It’s been nearly five years since the last Necrophobic album. However, the Swedish melodic black/death mavens’ lengthy absence came about because of just reasons. Between now and their prior disc, Womb of Lilithu, they have not only jumped ship from Season of Mist to Century Media Records, but they’ve also reinstated lead singer Anders Strokirk (replacing long-time favourite Tobias Sidegård) and returning guitarists Sebastian Ramstedt and Johan Bergebäck.
So, basically, the Necrophobic that fans find themselves dealing with in 2018 is only 40% of the same band that they had last heard from in 2013. But do not despair, as the quintet’s brand new full-length opus, Mark of the Necrogram, is one of this young year’s most resonating and fantastic metal releases. Upon completion of the first listen to this 49-minute cascade of blackened madness, one word comes to mind, and that word is “RIFFS!”

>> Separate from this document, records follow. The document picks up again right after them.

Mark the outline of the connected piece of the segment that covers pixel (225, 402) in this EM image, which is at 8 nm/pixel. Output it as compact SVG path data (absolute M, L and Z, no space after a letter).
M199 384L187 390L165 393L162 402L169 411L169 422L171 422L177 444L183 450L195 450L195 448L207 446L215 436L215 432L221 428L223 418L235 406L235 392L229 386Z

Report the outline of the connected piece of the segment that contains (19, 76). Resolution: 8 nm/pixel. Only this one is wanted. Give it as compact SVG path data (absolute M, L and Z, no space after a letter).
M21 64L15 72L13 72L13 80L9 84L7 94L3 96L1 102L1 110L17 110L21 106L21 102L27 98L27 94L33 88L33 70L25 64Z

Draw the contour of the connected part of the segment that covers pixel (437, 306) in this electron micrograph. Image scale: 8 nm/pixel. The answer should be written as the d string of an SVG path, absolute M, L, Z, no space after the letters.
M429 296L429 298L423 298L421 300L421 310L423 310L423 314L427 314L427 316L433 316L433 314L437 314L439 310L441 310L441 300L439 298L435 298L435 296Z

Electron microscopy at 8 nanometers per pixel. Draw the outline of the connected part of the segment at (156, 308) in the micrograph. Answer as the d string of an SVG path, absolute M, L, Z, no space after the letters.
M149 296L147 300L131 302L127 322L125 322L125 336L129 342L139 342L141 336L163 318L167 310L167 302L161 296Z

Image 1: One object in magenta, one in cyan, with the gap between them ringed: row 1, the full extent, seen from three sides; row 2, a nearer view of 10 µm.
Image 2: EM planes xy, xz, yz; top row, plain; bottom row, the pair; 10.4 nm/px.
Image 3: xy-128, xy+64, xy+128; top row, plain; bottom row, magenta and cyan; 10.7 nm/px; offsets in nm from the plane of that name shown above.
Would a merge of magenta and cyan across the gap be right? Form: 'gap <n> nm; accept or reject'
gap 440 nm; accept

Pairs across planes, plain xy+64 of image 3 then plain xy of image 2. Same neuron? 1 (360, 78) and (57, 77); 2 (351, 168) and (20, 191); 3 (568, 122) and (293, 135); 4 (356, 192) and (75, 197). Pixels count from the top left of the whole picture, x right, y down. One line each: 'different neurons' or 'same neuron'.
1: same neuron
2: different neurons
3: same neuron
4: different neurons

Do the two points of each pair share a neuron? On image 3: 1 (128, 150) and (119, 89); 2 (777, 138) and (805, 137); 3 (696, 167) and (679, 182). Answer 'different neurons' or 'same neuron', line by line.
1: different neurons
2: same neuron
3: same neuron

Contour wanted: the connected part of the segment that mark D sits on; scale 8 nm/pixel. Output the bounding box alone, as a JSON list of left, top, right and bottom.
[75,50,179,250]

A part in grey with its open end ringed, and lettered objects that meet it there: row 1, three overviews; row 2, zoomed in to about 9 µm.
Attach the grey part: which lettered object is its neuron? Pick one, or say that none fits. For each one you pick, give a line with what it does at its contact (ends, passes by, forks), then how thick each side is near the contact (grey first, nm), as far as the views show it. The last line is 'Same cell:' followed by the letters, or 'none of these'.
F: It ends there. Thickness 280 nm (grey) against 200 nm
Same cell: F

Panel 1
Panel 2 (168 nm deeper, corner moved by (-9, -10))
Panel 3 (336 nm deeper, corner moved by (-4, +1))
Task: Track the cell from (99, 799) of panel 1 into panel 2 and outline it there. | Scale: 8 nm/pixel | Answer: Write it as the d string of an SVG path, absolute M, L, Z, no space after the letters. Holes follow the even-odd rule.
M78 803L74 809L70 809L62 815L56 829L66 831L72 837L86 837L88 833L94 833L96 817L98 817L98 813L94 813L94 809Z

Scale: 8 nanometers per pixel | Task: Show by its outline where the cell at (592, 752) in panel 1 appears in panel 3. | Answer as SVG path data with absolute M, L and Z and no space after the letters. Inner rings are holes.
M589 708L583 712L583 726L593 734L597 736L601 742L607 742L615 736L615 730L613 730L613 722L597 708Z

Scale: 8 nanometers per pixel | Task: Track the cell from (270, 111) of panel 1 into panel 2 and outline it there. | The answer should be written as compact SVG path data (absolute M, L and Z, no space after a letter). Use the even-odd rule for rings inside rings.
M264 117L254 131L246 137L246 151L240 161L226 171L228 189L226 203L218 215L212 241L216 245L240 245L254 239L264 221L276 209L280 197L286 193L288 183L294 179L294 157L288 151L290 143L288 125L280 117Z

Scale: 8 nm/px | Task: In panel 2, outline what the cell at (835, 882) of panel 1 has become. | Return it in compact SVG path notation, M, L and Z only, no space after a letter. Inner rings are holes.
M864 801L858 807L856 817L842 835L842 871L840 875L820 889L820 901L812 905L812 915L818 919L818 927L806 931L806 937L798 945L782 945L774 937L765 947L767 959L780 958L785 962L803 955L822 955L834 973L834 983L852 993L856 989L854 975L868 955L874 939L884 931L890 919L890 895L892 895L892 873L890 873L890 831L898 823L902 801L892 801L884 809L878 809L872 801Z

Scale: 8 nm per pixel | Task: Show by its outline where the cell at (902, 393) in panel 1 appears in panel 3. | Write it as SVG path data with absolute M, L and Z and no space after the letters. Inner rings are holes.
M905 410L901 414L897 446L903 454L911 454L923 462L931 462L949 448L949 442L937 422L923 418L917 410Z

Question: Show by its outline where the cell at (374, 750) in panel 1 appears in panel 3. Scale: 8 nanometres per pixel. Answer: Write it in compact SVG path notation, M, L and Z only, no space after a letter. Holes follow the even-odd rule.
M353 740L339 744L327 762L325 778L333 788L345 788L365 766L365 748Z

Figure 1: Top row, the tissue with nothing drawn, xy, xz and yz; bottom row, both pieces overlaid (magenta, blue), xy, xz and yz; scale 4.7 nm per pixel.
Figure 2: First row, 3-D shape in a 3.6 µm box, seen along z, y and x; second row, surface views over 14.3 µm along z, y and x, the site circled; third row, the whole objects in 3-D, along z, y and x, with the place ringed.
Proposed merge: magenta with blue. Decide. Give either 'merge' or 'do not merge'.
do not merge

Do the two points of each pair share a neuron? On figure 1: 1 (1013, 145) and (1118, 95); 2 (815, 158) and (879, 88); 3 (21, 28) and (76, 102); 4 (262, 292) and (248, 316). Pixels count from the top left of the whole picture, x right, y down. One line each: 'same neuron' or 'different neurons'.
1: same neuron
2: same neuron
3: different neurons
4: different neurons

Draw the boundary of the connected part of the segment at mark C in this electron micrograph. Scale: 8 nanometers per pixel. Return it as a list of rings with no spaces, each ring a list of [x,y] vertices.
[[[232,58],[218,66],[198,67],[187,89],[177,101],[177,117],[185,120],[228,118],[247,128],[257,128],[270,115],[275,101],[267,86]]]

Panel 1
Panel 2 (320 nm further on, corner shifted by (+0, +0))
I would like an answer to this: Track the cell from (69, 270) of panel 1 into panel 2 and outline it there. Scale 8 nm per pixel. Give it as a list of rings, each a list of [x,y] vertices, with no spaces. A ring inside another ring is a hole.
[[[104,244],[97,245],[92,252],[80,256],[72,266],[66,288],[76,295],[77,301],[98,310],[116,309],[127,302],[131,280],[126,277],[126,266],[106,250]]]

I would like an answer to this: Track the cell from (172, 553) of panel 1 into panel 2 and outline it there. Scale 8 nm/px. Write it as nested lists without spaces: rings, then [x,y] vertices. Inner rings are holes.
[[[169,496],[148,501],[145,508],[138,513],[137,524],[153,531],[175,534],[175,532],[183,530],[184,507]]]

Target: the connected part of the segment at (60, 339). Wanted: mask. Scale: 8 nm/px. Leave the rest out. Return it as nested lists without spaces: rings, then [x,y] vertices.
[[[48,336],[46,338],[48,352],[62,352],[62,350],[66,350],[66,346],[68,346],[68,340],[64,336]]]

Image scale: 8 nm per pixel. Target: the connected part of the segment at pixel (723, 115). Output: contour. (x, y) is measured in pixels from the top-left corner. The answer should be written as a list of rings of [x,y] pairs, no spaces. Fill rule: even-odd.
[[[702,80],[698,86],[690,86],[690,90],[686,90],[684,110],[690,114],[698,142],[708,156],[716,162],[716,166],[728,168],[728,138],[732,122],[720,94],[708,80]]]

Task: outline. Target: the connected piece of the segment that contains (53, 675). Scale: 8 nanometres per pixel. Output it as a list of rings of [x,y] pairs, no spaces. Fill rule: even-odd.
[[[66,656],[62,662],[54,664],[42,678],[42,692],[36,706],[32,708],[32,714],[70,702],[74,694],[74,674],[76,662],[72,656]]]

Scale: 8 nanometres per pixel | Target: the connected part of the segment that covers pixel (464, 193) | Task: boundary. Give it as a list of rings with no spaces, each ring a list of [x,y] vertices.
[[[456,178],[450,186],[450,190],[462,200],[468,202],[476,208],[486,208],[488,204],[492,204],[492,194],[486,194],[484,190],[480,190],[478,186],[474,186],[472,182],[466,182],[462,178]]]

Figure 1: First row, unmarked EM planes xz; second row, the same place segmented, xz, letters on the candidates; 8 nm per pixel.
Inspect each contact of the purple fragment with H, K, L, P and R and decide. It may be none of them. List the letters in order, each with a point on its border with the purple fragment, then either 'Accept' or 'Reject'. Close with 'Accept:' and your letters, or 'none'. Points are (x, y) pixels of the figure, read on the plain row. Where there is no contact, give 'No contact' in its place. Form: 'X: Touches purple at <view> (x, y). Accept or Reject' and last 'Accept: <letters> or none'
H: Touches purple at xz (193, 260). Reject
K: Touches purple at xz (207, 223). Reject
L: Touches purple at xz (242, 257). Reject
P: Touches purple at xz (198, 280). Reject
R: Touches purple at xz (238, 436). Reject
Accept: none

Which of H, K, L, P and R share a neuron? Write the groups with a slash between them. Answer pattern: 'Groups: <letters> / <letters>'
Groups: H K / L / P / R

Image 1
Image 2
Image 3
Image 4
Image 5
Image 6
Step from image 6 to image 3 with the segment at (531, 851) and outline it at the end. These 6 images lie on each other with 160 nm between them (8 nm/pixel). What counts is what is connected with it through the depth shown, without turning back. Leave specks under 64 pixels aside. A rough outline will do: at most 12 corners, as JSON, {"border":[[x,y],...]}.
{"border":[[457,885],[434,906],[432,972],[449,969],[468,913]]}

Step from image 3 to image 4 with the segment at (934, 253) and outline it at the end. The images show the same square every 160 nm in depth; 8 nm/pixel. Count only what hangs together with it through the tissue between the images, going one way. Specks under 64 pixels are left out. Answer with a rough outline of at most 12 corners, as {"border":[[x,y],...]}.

From head to toe, Mark of the Necrogram is densely packed with only the purest and most sublime of fiery guitar-work. Ramstedt and Bergebäck easily re-establish themselves as a shredding dream team as they make their grand return, magnificently blending the techy and beautifully harmonic leads that dominate melodic death metal with quick chords and repeating, manic squeals à la Mayhem and Burzum. Their solos are similarly powerful, perpetuating nothing but pure energy as fingers effortlessly dance over fully explored fretboards. Even after many listens to this intense powerhouse of a record, guitar-driven moments like the opening of “Sacrosanct”, “Tsar Bomba”’s massive chorus and the melody-laden solo on “Requiem for a Dying Sun” have the sheer prowess to send shivers up the spine.
Once the brilliance of Mark of the Necrogram’s gorgeous guitars begins to subside, it doesn’t take long to realise that the album’s rhythm section is equally phenomenal. The sheer pace of bassist Alex Friberg and drummer Joakim Sterner (the only two members who continue on from the prior record) is astounding, blast-beats permeating every speedy movement the album can muster. And spoiler alert: there are a lot of speedy movements. However, even in more middling tracks like “Requiem for a Dying Sun”, the duo maintain a pace perfect for long bouts of hard head-banging. It would be extraordinarily difficult for both death and black metal die-hards to anything dissatisfying about not only Mark of the Necrogram’s addictive guitars, but equally its expert bass- and drum-work.
Finally, the vocals of Strokirk also strike a perfect balance, guttural and thrashing enough to appease any extreme metal elitist, but also hard-hitting enough to carry surprisingly infectious and melodic choruses like those on “Crown of Horns”, “Tsar Bomba” and “Lamashtu”. Through Strokirk, Mark of the Necrogram’s melo-death heritage becomes indisputable, but his rampant roars also find themselves regular rumbling above percussion and bass that are pure, undeniable black metal.
Overall, Mark of the Necrogram is easily Necrophobic’s greatest achievement of their entire, 25-year career, its only slight rival coming in the form of the iconic debut The Nocturnal Silence. For fans of any form of heavy metal music, be it bombastic and clean or gritty and dissonant, there are many aspects to enjoy here, and all of them gel together far, far better than they should on paper. Thus, in 2018, not only have these glorious Scandinavians delivered their quintessential album but also, hopefully, affirmed their quintessential line-up.